Ermittler aus mehreren Staaten gingen am Dienstag gegen die Bande vor.
Ermittler aus mehreren Staaten gingen am Dienstag gegen die Bande vor.

Dresden - Eine internationale Schleuserbande ist bei einer groß angelegten Razzia in Großbritannien, Belgien, Tschechien und Deutschland gesprengt worden. Dabei wurden auch Wohnungen in Sachsen durchsucht.

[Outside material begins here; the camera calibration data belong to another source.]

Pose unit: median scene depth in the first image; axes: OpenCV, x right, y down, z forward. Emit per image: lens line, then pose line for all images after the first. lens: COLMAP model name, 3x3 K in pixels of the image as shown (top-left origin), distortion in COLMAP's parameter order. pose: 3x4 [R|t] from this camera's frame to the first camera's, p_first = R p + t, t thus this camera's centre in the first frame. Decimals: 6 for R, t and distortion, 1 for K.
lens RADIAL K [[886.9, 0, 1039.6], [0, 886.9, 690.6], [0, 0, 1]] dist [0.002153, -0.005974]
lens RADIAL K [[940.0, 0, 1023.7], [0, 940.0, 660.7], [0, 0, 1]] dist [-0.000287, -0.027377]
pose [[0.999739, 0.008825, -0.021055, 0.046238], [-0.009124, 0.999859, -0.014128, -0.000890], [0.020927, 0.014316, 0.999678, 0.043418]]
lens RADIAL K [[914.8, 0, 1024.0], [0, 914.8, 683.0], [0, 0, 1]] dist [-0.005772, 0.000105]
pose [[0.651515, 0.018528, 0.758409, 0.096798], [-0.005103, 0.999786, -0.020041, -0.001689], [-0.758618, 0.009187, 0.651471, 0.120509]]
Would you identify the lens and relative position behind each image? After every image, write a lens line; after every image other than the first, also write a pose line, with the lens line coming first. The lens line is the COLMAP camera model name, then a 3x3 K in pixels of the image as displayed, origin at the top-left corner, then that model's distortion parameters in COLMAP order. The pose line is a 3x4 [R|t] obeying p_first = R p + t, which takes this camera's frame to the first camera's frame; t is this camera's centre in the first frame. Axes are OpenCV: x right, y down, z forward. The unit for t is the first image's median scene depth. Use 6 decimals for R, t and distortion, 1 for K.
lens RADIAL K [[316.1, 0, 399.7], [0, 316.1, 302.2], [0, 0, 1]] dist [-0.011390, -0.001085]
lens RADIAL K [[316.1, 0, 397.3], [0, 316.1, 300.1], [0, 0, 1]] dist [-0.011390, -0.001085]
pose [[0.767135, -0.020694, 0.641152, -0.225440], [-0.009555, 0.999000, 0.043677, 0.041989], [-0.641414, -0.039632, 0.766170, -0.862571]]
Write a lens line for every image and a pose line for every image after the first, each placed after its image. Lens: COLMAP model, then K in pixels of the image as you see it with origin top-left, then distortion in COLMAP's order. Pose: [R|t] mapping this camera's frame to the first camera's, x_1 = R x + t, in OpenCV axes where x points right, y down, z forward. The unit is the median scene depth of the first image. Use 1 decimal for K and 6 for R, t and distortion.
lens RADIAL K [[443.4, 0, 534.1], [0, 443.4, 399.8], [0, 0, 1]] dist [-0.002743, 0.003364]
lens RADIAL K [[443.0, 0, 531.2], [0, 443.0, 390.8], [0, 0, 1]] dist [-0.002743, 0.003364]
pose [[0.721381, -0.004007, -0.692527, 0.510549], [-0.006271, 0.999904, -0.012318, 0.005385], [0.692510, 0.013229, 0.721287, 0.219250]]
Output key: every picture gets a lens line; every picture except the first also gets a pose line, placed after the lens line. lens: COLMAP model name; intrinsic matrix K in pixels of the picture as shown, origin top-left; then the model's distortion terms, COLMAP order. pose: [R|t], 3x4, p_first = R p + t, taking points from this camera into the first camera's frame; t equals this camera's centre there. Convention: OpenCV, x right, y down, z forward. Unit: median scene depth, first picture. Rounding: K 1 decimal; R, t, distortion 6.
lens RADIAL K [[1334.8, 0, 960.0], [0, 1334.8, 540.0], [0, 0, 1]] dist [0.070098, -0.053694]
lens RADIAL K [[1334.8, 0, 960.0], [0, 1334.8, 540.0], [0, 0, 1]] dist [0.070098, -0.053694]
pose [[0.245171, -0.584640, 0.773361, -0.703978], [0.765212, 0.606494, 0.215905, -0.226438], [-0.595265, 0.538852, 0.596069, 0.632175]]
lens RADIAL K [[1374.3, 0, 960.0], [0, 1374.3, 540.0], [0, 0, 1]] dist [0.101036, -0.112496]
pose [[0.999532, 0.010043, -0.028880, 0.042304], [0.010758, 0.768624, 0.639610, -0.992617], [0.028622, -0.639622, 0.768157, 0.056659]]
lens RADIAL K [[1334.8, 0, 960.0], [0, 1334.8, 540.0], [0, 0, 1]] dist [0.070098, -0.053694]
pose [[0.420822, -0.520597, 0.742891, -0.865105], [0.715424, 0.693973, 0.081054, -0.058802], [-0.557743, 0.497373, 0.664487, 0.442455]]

Den Verdächtigen wird vorgeworfen, seit 2013 etwa 1900 Flüchtlinge auf unterschiedlichen Routen nach Großbritannien gebracht zu haben. Das teilten die Generalstaatsanwaltschaft Dresden und die Bundespolizeidirektion Pirna am Mittwoch mit.

Die Verdächtigen stammten zumeist aus Tschechien und Albanien, hieß es. Deutschland sei eine Etappe auf dem Weg der Schlepper gewesen.

Ermittler aus mehreren Staaten gingen am Dienstag gegen die Bande vor. "Es wurden sechs europäische Haftbefehle vollstreckt, keiner davon in Deutschland", sagte ein Sprecher der Bundespolizei in Halle.

In Dresden und Freital durchsuchten Beamte jeweils eine Wohnung. "Es wurden umfangreiche Beweismittel beschlagnahmt", sagte der Sprecher weiter. Details wollte er aus Ermittlungsgründen nicht nennen.

Gelenkt wurde die Aktion von der europäischen Justizbehörde Eurojust, auch Europol war an dem Einsatz beteiligt.